* **Material supplied**:
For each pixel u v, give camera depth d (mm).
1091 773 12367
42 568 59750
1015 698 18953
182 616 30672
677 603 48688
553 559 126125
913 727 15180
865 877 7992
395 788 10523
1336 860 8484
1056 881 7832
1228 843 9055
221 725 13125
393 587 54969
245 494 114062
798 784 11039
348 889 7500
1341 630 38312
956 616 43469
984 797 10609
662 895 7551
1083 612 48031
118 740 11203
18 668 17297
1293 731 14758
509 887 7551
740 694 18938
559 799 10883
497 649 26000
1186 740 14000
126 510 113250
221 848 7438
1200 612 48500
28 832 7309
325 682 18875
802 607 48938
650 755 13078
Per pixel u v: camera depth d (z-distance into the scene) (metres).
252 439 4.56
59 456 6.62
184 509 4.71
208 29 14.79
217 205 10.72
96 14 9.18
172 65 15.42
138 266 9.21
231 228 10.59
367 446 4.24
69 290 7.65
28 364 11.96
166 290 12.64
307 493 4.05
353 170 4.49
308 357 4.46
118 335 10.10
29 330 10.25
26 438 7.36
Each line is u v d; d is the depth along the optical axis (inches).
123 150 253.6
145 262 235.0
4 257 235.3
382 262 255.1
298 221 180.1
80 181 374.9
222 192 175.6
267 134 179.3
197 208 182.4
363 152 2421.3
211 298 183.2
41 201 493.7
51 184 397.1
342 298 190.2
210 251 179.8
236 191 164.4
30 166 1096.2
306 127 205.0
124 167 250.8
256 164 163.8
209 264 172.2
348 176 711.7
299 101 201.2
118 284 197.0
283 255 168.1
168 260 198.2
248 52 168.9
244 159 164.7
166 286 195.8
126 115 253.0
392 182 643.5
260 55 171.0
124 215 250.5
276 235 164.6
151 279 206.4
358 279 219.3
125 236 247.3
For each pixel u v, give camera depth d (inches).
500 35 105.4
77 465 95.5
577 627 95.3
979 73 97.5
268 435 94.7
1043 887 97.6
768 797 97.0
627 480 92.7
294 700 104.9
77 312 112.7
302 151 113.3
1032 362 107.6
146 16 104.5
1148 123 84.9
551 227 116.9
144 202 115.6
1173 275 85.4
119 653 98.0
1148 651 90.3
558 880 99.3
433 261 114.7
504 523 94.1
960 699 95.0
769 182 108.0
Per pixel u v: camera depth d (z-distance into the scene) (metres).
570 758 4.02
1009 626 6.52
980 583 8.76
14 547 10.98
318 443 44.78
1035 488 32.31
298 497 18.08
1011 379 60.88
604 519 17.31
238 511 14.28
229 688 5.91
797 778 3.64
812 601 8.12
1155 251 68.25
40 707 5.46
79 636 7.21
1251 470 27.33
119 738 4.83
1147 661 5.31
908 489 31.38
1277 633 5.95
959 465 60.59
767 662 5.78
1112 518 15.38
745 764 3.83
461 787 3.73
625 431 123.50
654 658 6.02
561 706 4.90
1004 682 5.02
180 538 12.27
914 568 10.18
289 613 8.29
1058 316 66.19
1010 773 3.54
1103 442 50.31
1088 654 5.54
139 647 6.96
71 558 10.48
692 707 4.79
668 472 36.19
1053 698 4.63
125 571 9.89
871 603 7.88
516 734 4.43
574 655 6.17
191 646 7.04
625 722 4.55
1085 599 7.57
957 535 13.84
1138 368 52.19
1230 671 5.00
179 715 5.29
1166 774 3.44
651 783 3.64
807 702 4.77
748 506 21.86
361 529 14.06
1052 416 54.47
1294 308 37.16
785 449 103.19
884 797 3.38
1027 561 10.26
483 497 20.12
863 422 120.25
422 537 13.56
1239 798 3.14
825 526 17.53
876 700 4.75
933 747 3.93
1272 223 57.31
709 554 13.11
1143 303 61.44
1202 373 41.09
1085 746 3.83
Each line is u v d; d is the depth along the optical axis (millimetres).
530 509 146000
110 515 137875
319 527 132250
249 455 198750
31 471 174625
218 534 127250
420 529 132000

* **Instructions to follow**:
Copy out every line from the one containing "807 702 4.77" to the end of the material, both ends included.

* **Solution**:
807 702 4.77
748 506 21.86
361 529 14.06
1052 416 54.47
1294 308 37.16
785 449 103.19
884 797 3.38
1027 561 10.26
483 497 20.12
863 422 120.25
422 537 13.56
1239 798 3.14
825 526 17.53
876 700 4.75
933 747 3.93
1272 223 57.31
709 554 13.11
1143 303 61.44
1202 373 41.09
1085 746 3.83
Each line is u v d; d is the depth along the optical axis (millimetres).
530 509 146000
110 515 137875
319 527 132250
249 455 198750
31 471 174625
218 534 127250
420 529 132000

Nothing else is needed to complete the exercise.